Entries supplied:

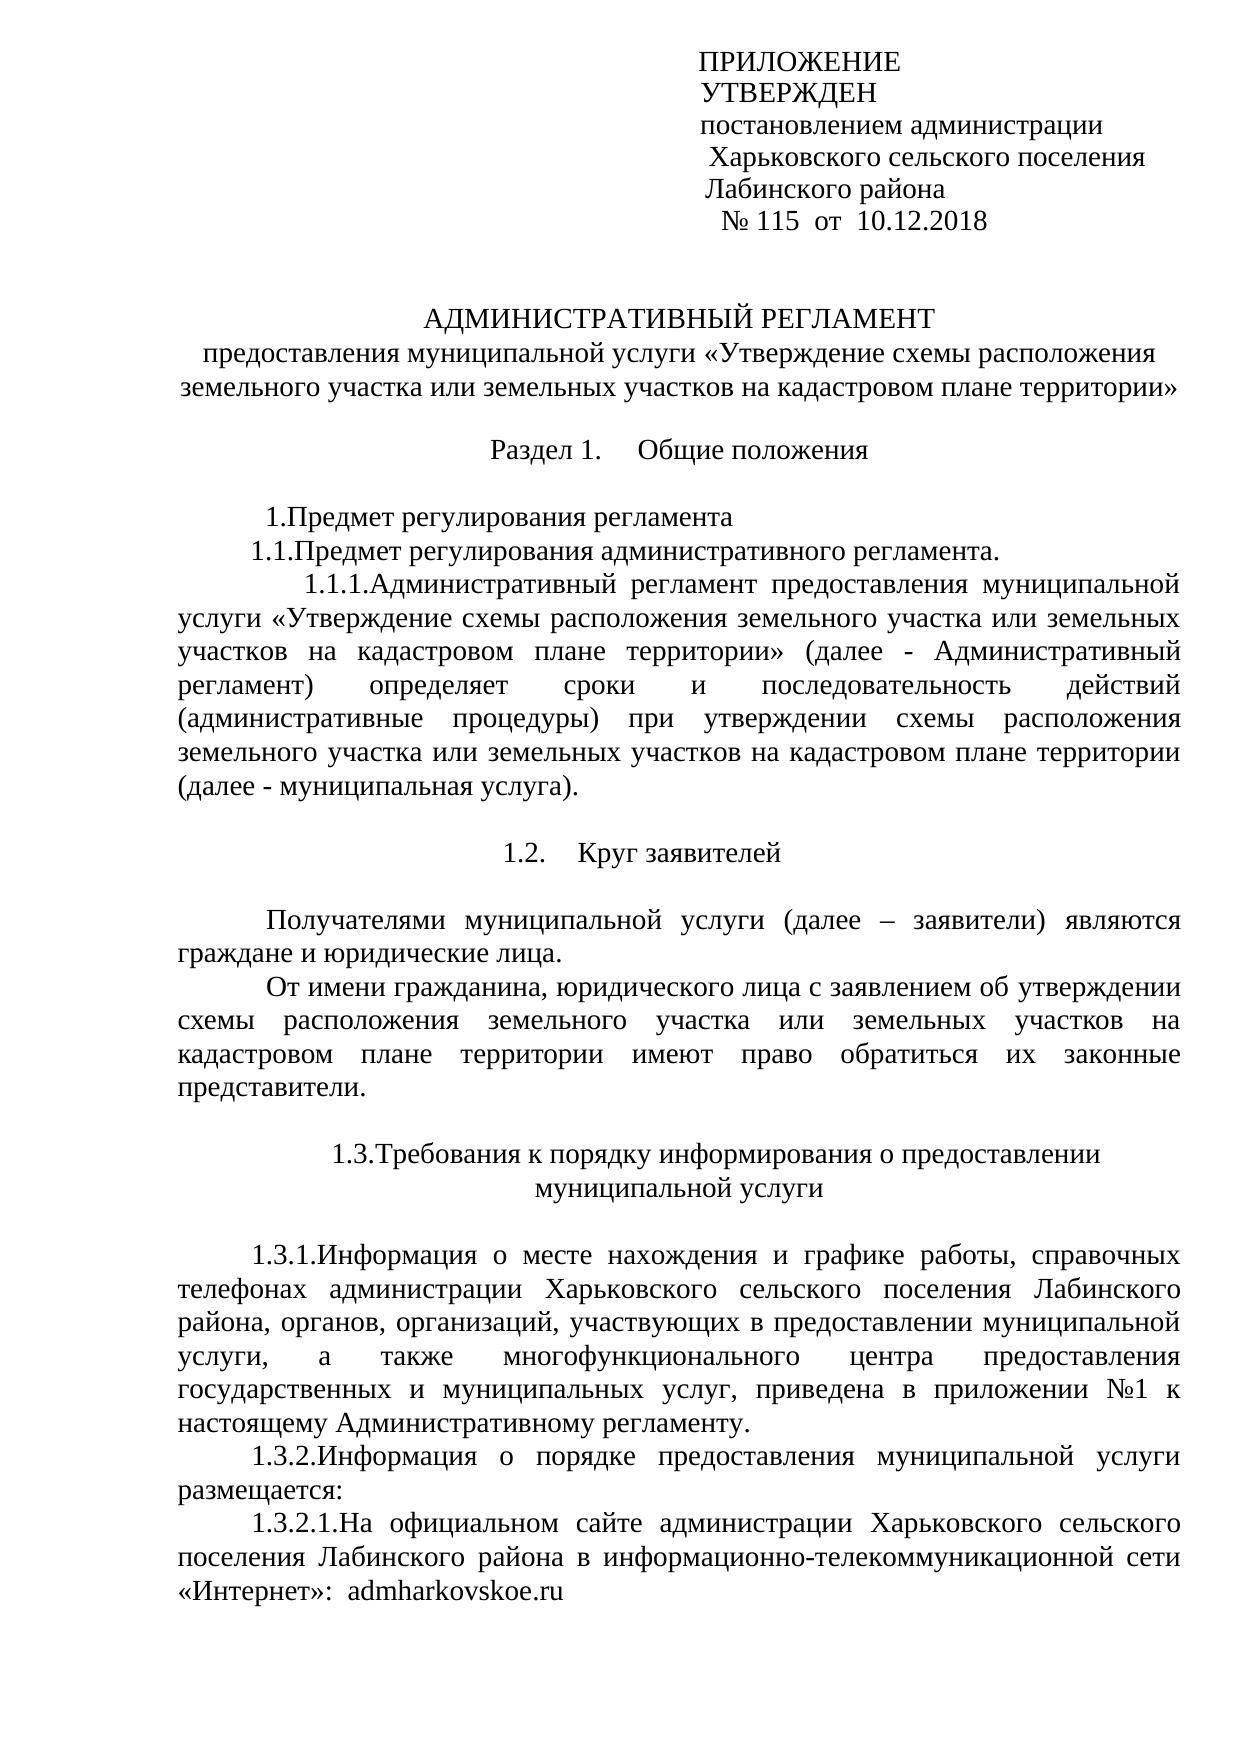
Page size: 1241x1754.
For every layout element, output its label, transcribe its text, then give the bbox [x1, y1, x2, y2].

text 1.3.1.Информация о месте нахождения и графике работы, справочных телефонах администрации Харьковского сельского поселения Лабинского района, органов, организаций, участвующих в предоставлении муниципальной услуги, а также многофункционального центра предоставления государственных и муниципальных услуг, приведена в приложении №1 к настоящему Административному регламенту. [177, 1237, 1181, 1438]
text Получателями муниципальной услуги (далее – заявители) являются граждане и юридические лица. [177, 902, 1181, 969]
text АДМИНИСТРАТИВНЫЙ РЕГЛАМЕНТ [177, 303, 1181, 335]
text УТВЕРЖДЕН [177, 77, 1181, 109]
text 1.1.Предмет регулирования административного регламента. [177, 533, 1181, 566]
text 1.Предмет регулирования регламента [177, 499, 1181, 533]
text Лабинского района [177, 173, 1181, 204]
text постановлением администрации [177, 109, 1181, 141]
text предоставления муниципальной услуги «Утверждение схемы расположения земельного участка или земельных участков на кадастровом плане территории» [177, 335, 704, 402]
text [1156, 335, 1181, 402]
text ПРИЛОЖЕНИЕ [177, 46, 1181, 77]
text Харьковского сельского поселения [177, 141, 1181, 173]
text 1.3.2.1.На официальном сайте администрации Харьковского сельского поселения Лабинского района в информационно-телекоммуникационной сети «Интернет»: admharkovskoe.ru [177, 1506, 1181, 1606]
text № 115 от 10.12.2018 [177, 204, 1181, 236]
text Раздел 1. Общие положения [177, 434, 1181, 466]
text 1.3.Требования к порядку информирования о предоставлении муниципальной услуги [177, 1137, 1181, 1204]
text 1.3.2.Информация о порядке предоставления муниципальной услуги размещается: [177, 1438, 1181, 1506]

Prompt:
If a line in the records contains the word "администрации", copy it out.

Answer to this problem:
text 1.3.1.Информация о месте нахождения и графике работы, справочных телефонах администрации Харьковского сельского поселения Лабинского района, органов, организаций, участвующих в предоставлении муниципальной услуги, а также многофункционального центра предоставления государственных и муниципальных услуг, приведена в приложении №1 к настоящему Административному регламенту. [177, 1237, 1181, 1438]
text постановлением администрации [177, 109, 1181, 141]
text 1.3.2.1.На официальном сайте администрации Харьковского сельского поселения Лабинского района в информационно-телекоммуникационной сети «Интернет»: admharkovskoe.ru [177, 1506, 1181, 1606]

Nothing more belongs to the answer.